▶

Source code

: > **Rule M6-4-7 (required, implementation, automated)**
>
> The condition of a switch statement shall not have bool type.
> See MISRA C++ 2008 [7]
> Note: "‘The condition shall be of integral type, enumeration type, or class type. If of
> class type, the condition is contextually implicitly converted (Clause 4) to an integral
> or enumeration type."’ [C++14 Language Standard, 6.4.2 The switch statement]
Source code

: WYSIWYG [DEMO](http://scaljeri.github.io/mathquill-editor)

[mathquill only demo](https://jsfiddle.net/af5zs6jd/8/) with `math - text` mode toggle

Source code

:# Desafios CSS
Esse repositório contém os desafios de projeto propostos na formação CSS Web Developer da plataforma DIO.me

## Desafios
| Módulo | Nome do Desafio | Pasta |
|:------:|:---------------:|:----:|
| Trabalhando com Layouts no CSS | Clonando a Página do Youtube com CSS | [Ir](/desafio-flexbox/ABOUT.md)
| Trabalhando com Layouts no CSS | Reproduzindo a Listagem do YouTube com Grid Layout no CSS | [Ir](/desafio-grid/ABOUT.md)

◀

• [Instruction]
Reproduce the lines above without any changes.

• [Task result]
Source code

: > **Rule M6-4-7 (required, implementation, automated)**
>
> The condition of a switch statement shall not have bool type.
> See MISRA C++ 2008 [7]
> Note: "‘The condition shall be of integral type, enumeration type, or class type. If of
> class type, the condition is contextually implicitly converted (Clause 4) to an integral
> or enumeration type."’ [C++14 Language Standard, 6.4.2 The switch statement]
Source code

: WYSIWYG [DEMO](http://scaljeri.github.io/mathquill-editor)

[mathquill only demo](https://jsfiddle.net/af5zs6jd/8/) with `math - text` mode toggle

Source code

:# Desafios CSS
Esse repositório contém os desafios de projeto propostos na formação CSS Web Developer da plataforma DIO.me

## Desafios
| Módulo | Nome do Desafio | Pasta |
|:------:|:---------------:|:----:|
| Trabalhando com Layouts no CSS | Clonando a Página do Youtube com CSS | [Ir](/desafio-flexbox/ABOUT.md)
| Trabalhando com Layouts no CSS | Reproduzindo a Listagem do YouTube com Grid Layout no CSS | [Ir](/desafio-grid/ABOUT.md)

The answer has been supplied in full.